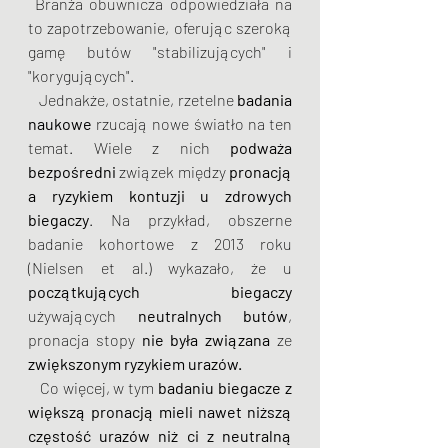
 Branża obuwnicza odpowiedziała na 
to zapotrzebowanie, oferując szeroką 
gamę butów "stabilizujących" i 
"korygujących". 
   Jednakże, ostatnie, rzetelne 
badania 
naukowe
 rzucają nowe światło na ten 
temat. Wiele z nich 
podważa 
bezpośredni
 związek między 
pronacją 
a ryzykiem kontuzji u zdrowych 
biegaczy
. Na przykład, obszerne 
badanie kohortowe z 2013 roku 
(Nielsen et al.) wykazało, że u 
początkujących
biegaczy
używających 
neutralnych butów
, 
pronacja stopy 
nie była związana
 ze 
zwiększonym ryzykiem urazów. 
   Co więcej, w tym 
badaniu biegacze z 
większą pronacją mieli nawet niższą 
częstość urazów niż ci z neutralną 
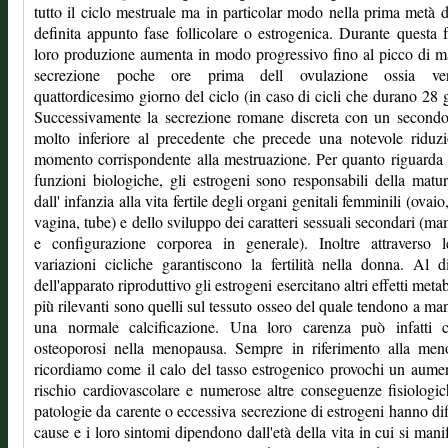
tutto il ciclo mestruale ma in particolar modo nella prima metà d
definita appunto fase follicolare o estrogenica. Durante questa f
loro produzione aumenta in modo progressivo fino al picco di 
secrezione poche ore prima dell ovulazione ossia ve
quattordicesimo giorno del ciclo (in caso di cicli che durano 28 g
Successivamente la secrezione romane discreta con un secondo
molto inferiore al precedente che precede una notevole riduz
momento corrispondente alla mestruazione. Per quanto riguarda 
funzioni biologiche, gli estrogeni sono responsabili della matu
dall' infanzia alla vita fertile degli organi genitali femminili (ovaio
vagina, tube) e dello sviluppo dei caratteri sessuali secondari (m
e configurazione corporea in generale). Inoltre attraverso l
variazioni cicliche garantiscono la fertilità nella donna. Al d
dell'apparato riproduttivo gli estrogeni esercitano altri effetti metab
più rilevanti sono quelli sul tessuto osseo del quale tendono a ma
una normale calcificazione. Una loro carenza può infatti c
osteoporosi nella menopausa. Sempre in riferimento alla men
ricordiamo come il calo del tasso estrogenico provochi un aume
rischio cardiovascolare e numerose altre conseguenze fisiologi
patologie da carente o eccessiva secrezione di estrogeni hanno dif
cause e i loro sintomi dipendono dall'età della vita in cui si mani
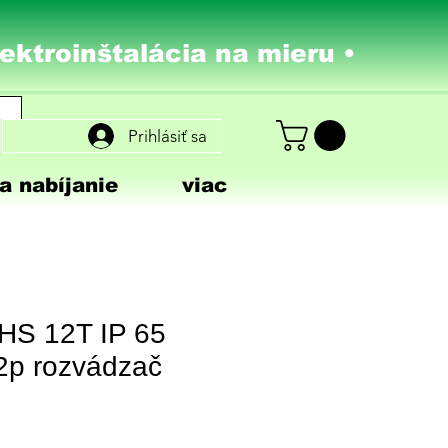
lektroinštalácia na mieru •
Prihlásiť sa
a nabíjanie
viac
S 12T IP 65
2p rozvádzač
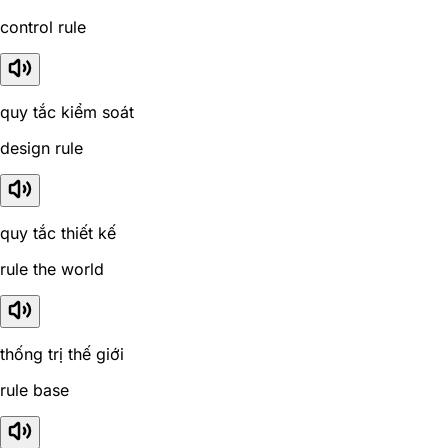
control rule
quy tắc kiểm soát
design rule
quy tắc thiết kế
rule the world
thống trị thế giới
rule base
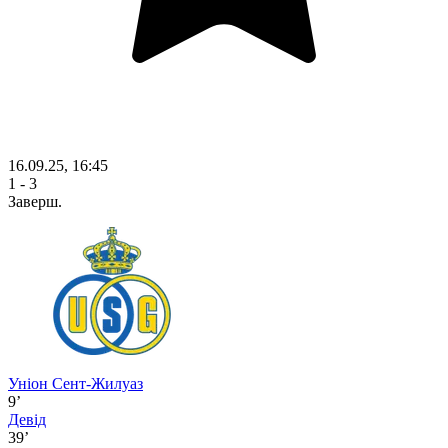
16.09.25, 16:45
1 - 3
Заверш.
Уніон Сент-Жилуаз
9’
Девід
39’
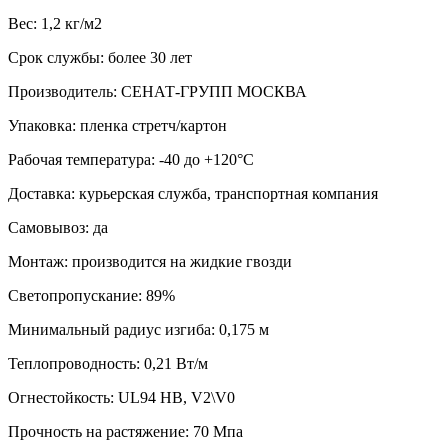
Вес: 1,2 кг/м2
Срок службы: более 30 лет
Производитель: СЕНАТ-ГРУПП МОСКВА
Упаковка: пленка стретч/картон
Рабочая температура: -40 до +120°С
Доставка: курьерская служба, транспортная компания
Самовывоз: да
Монтаж: производится на жидкие гвозди
Светопропускание: 89%
Минимальный радиус изгиба: 0,175 м
Теплопроводность: 0,21 Вт/м
Огнестойкость: UL94 HB, V2\V0
Прочность на растяжение: 70 Мпа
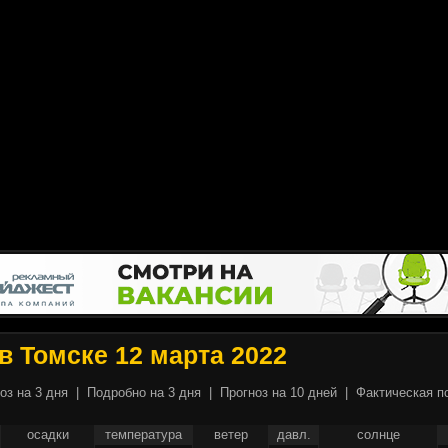
в Томске 12 марта 2022
оз на 3 дня
|
Подробно на 3 дня
|
Прогноз на 10 дней
|
Фактическая п
осадки
температура
ветер
давл.
солнце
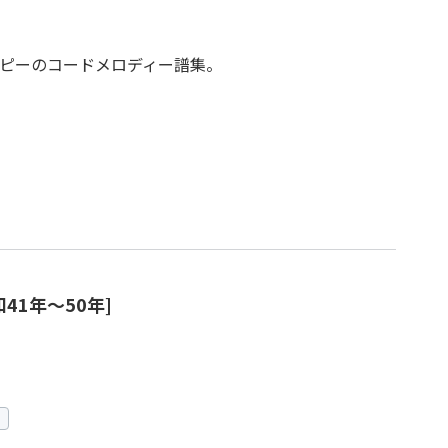
ピーのコードメロディー譜集。
1年～50年]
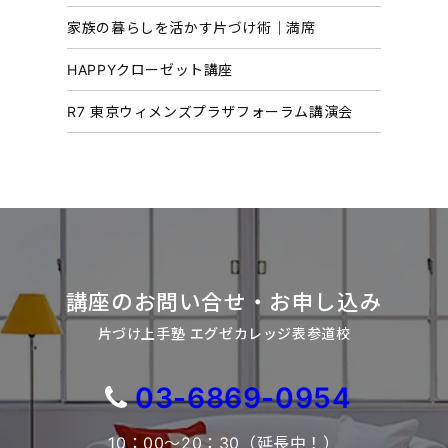
家族の暮らしを活かす片づけ術｜満席
HAPPYクローゼット講座
R7 東京ウィメンズプラザフォーラム講演会
講座のお問い合せ・お申し込み
片づけ上手塾 エグゼカレッジ表参道校
03-6869-0954
10：00～20：30（延長中！）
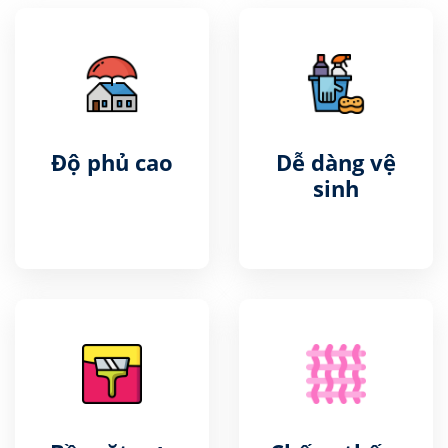
Độ phủ cao
Dễ dàng vệ
sinh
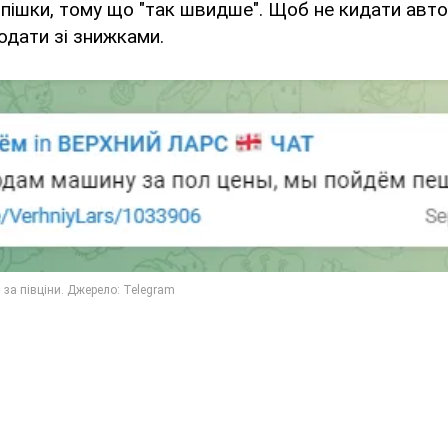
пішки, тому що "так швидше". Щоб не кидати автом
дати зі знижками.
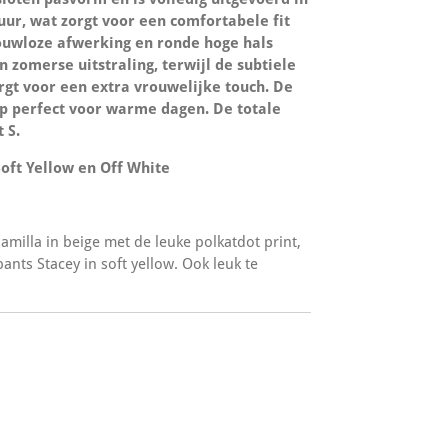
uur, wat zorgt voor een comfortabele fit
ouwloze afwerking en ronde hoge hals
n zomerse uitstraling, terwijl de subtiele
rgt voor een extra vrouwelijke touch. De
op perfect voor warme dagen. De totale
 S.
Soft Yellow en Off White
jamilla in beige met de leuke polkatdot print,
pants Stacey in soft yellow. Ook leuk te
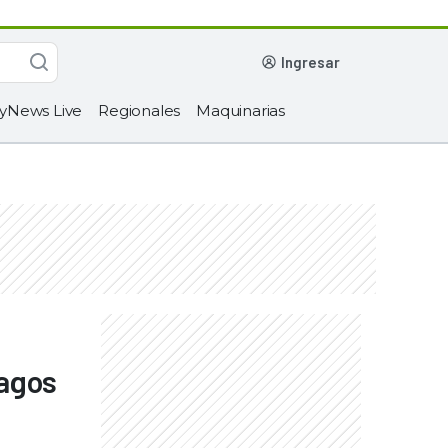
ingresar
yNews Live
Regionales
Maquinarias
ragos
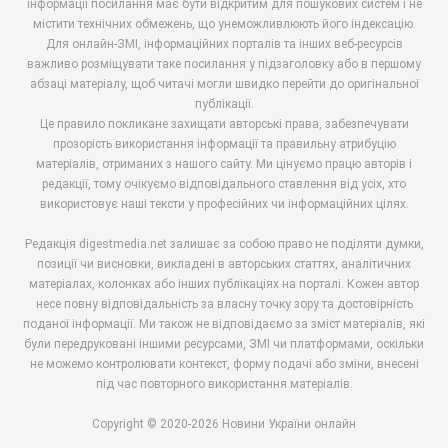
інформації посилання має бути відкритим для пошукових систем і не
містити технічних обмежень, що унеможливлюють його індексацію.
Для онлайн-ЗМІ, інформаційних порталів та інших веб-ресурсів
важливо розміщувати таке посилання у підзаголовку або в першому
абзаці матеріалу, щоб читачі могли швидко перейти до оригінальної
публікації.
Це правило покликане захищати авторські права, забезпечувати
прозорість використання інформації та правильну атрибуцію
матеріалів, отриманих з нашого сайту. Ми цінуємо працю авторів і
редакції, тому очікуємо відповідального ставлення від усіх, хто
використовує наші тексти у професійних чи інформаційних цілях.
Редакція digestmedia.net залишає за собою право не поділяти думки,
позиції чи висновки, викладені в авторських статтях, аналітичних
матеріалах, колонках або інших публікаціях на порталі. Кожен автор
несе повну відповідальність за власну точку зору та достовірність
поданої інформації. Ми також не відповідаємо за зміст матеріалів, які
були передруковані іншими ресурсами, ЗМІ чи платформами, оскільки
не можемо контролювати контекст, форму подачі або зміни, внесені
під час повторного використання матеріалів.
Copyright © 2020-2026 Новини України онлайн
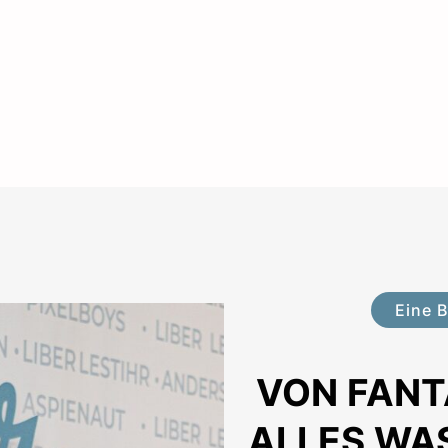
Eine 
VON FANT
ALLES WA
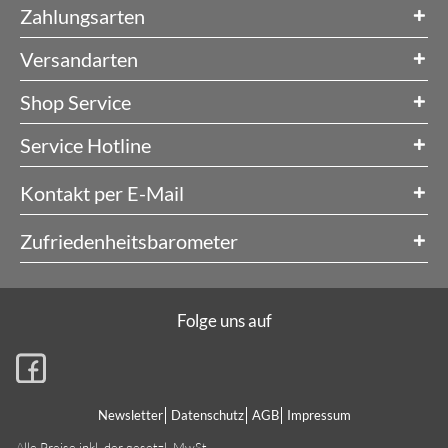
Zahlungsarten
Versandarten
Shop Service
Service Hotline
Kontakt per E-Mail
Zufriedenheitsbarometer
Folge uns auf
Newsletter
Datenschutz
AGB
Impressum
Alle Preise inkl. der gesetzl. MwSt.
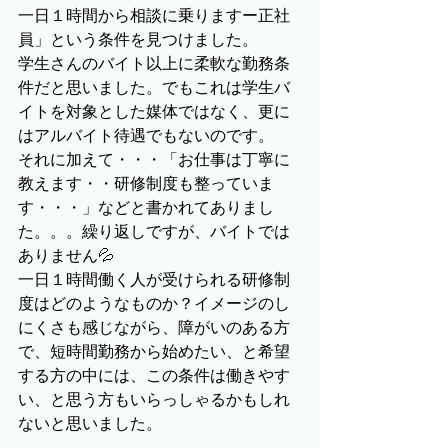
一日１時間から相談に乗りますー正社
員」という条件を見つけました。
学生さんのバイト以上に柔軟な勤務条
件だと思いました。でもこれは学生バ
イトを対象とした媒体ではなく、更に
はアルバイト待遇でもないのです。
それに加えて・・・「お仕事は丁寧に
教えます・・研修制度も整っていま
す・・・」などと書かれてありまし
た。。。繰り返しですが、バイトでは
ありません💦
一日１時間働く人が受けられる研修制
度はどのようなものか？イメージのし
にくさも感じながら、障がいのある方
で、短時間勤務から始めたい、と希望
する方の中には、この条件は働きやす
い、と思う方もいらっしゃるかもしれ
ないと思いました。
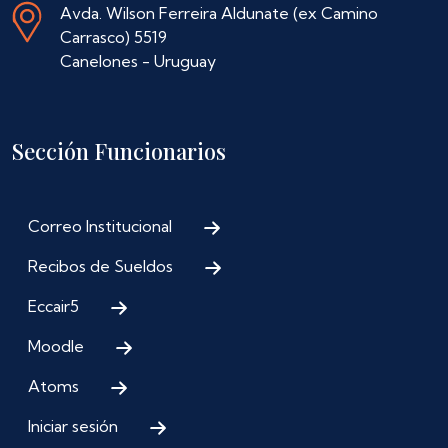
Avda. Wilson Ferreira Aldunate (ex Camino
Carrasco) 5519
Canelones - Uruguay
Sección Funcionarios
Correo Institucional
Recibos de Sueldos
Eccair5
Moodle
Atoms
Iniciar sesión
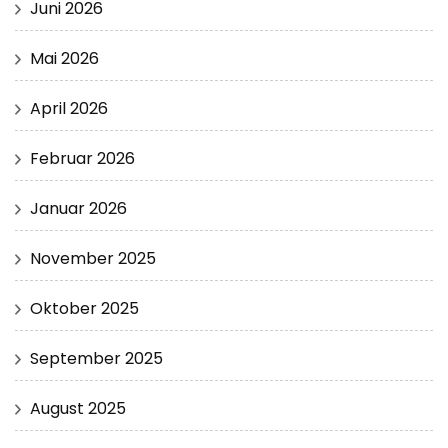
Juni 2026
Mai 2026
April 2026
Februar 2026
Januar 2026
November 2025
Oktober 2025
September 2025
August 2025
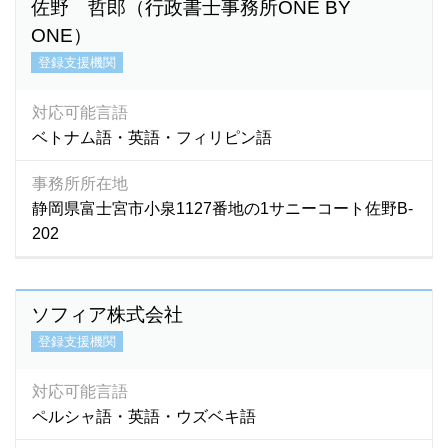
佐野 哲郎（行政書士事務所ONE BY
四川語
(1)
ONE）
上海語
(3)
登録支援機関
台湾語
(43)
中国語
(4,421)
対応可能言語
朝鮮語
(2)
ベトナム語・英語・フィリピン語
日本語
(7)
福建語
(0)
事務所所在地
北京語
(19)
静岡県富士宮市小泉1127番地の1サニーコート佐野B-
202
ソフィア株式会社
登録支援機関
対応可能言語
ペルシャ語・英語・ウズベキ語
* * * * * * *
» **What the task requires**: Every line above is to be given again exactly, apart from the pictures.

» **Response area**:
 Branża obuwnicza odpowiedziała na 
to zapotrzebowanie, oferując szeroką 
gamę butów "stabilizujących" i 
"korygujących". 
   Jednakże, ostatnie, rzetelne 
badania 
naukowe
 rzucają nowe światło na ten 
temat. Wiele z nich 
podważa 
bezpośredni
 związek między 
pronacją 
a ryzykiem kontuzji u zdrowych 
biegaczy
. Na przykład, obszerne 
badanie kohortowe z 2013 roku 
(Nielsen et al.) wykazało, że u 
początkujących
biegaczy
używających 
neutralnych butów
, 
pronacja stopy 
nie była związana
 ze 
zwiększonym ryzykiem urazów. 
   Co więcej, w tym 
badaniu biegacze z 
większą pronacją mieli nawet niższą 
częstość urazów niż ci z neutralną 
tutto il ciclo mestruale ma in particolar modo nella prima metà d
definita appunto fase follicolare o estrogenica. Durante questa f
loro produzione aumenta in modo progressivo fino al picco di 
secrezione poche ore prima dell ovulazione ossia ve
quattordicesimo giorno del ciclo (in caso di cicli che durano 28 g
Successivamente la secrezione romane discreta con un secondo
molto inferiore al precedente che precede una notevole riduz
momento corrispondente alla mestruazione. Per quanto riguarda 
funzioni biologiche, gli estrogeni sono responsabili della matu
dall' infanzia alla vita fertile degli organi genitali femminili (ovaio
vagina, tube) e dello sviluppo dei caratteri sessuali secondari (m
e configurazione corporea in generale). Inoltre attraverso l
variazioni cicliche garantiscono la fertilità nella donna. Al d
dell'apparato riproduttivo gli estrogeni esercitano altri effetti metab
più rilevanti sono quelli sul tessuto osseo del quale tendono a ma
una normale calcificazione. Una loro carenza può infatti c
osteoporosi nella menopausa. Sempre in riferimento alla men
ricordiamo come il calo del tasso estrogenico provochi un aume
rischio cardiovascolare e numerose altre conseguenze fisiologi
patologie da carente o eccessiva secrezione di estrogeni hanno dif
cause e i loro sintomi dipendono dall'età della vita in cui si mani
lektroinštalácia na mieru •
Prihlásiť sa
a nabíjanie
viac
S 12T IP 65
2p rozvádzač
control rule
quy tắc kiểm soát
design rule
quy tắc thiết kế
rule the world
thống trị thế giới
rule base
16.09.25, 16:45
1 - 3
Заверш.
Уніон Сент-Жилуаз
9’
Девід
39’
Вес: 1,2 кг/м2
Срок службы: более 30 лет
Производитель: СЕНАТ-ГРУПП МОСКВА
Упаковка: пленка стретч/картон
Рабочая температура: -40 до +120°С
Доставка: курьерская служба, транспортная компания
Самовывоз: да
Монтаж: производится на жидкие гвозди
Светопропускание: 89%
Минимальный радиус изгиба: 0,175 м
Теплопроводность: 0,21 Вт/м
Огнестойкость: UL94 HB, V2\V0
Прочность на растяжение: 70 Мпа
в Томске 12 марта 2022
оз на 3 дня
|
Подробно на 3 дня
|
Прогноз на 10 дней
|
Фактическая п
осадки
температура
ветер
давл.
солнце
ピーのコードメロディー譜集。
1年～50年]
家族の暮らしを活かす片づけ術｜満席
HAPPYクローゼット講座
R7 東京ウィメンズプラザフォーラム講演会
講座のお問い合せ・お申し込み
片づけ上手塾 エグゼカレッジ表参道校
03-6869-0954
10：00～20：30（延長中！）
Độ phủ cao
Dễ dàng vệ
sinh
пішки, тому що "так швидше". Щоб не кидати автом
дати зі знижками.
uur, wat zorgt voor een comfortabele fit
ouwloze afwerking en ronde hoge hals
n zomerse uitstraling, terwijl de subtiele
rgt voor een extra vrouwelijke touch. De
op perfect voor warme dagen. De totale
 S.
Soft Yellow en Off White
jamilla in beige met de leuke polkatdot print,
pants Stacey in soft yellow. Ook leuk te
ingresar
yNews Live
Regionales
Maquinarias
ragos
інформації посилання має бути відкритим для пошукових систем і не
містити технічних обмежень, що унеможливлюють його індексацію.
Для онлайн-ЗМІ, інформаційних порталів та інших веб-ресурсів
важливо розміщувати таке посилання у підзаголовку або в першому
абзаці матеріалу, щоб читачі могли швидко перейти до оригінальної
публікації.
Це правило покликане захищати авторські права, забезпечувати
прозорість використання інформації та правильну атрибуцію
матеріалів, отриманих з нашого сайту. Ми цінуємо працю авторів і
редакції, тому очікуємо відповідального ставлення від усіх, хто
використовує наші тексти у професійних чи інформаційних цілях.
Редакція digestmedia.net залишає за собою право не поділяти думки,
позиції чи висновки, викладені в авторських статтях, аналітичних
матеріалах, колонках або інших публікаціях на порталі. Кожен автор
несе повну відповідальність за власну точку зору та достовірність
поданої інформації. Ми також не відповідаємо за зміст матеріалів, які
були передруковані іншими ресурсами, ЗМІ чи платформами, оскільки
не можемо контролювати контекст, форму подачі або зміни, внесені
під час повторного використання матеріалів.
Copyright © 2020-2026 Новини України онлайн
Eine 
VON FANT
ALLES WA
Zahlungsarten
Versandarten
Shop Service
Service Hotline
Kontakt per E-Mail
Zufriedenheitsbarometer
Folge uns auf
Newsletter
Datenschutz
AGB
Impressum
Alle Preise inkl. der gesetzl. MwSt.
一日１時間から相談に乗りますー正社
員」という条件を見つけました。
学生さんのバイト以上に柔軟な勤務条
件だと思いました。でもこれは学生バ
イトを対象とした媒体ではなく、更に
はアルバイト待遇でもないのです。
それに加えて・・・「お仕事は丁寧に
教えます・・研修制度も整っていま
す・・・」などと書かれてありまし
た。。。繰り返しですが、バイトでは
ありません💦
一日１時間働く人が受けられる研修制
度はどのようなものか？イメージのし
にくさも感じながら、障がいのある方
で、短時間勤務から始めたい、と希望
する方の中には、この条件は働きやす
い、と思う方もいらっしゃるかもしれ
ないと思いました。
Avda. Wilson Ferreira Aldunate (ex Camino
Carrasco) 5519
Canelones - Uruguay
Sección Funcionarios
Correo Institucional
Recibos de Sueldos
Eccair5
Moodle
Atoms
Iniciar sesión
Juni 2026
Mai 2026
April 2026
Februar 2026
Januar 2026
November 2025
Oktober 2025
September 2025
August 2025
佐野 哲郎（行政書士事務所ONE BY
四川語
(1)
ONE）
上海語
(3)
登録支援機関
台湾語
(43)
中国語
(4,421)
対応可能言語
朝鮮語
(2)
ベトナム語・英語・フィリピン語
日本語
(7)
福建語
(0)
事務所所在地
北京語
(19)
静岡県富士宮市小泉1127番地の1サニーコート佐野B-
202
ソフィア株式会社
登録支援機関
対応可能言語
ペルシャ語・英語・ウズベキ語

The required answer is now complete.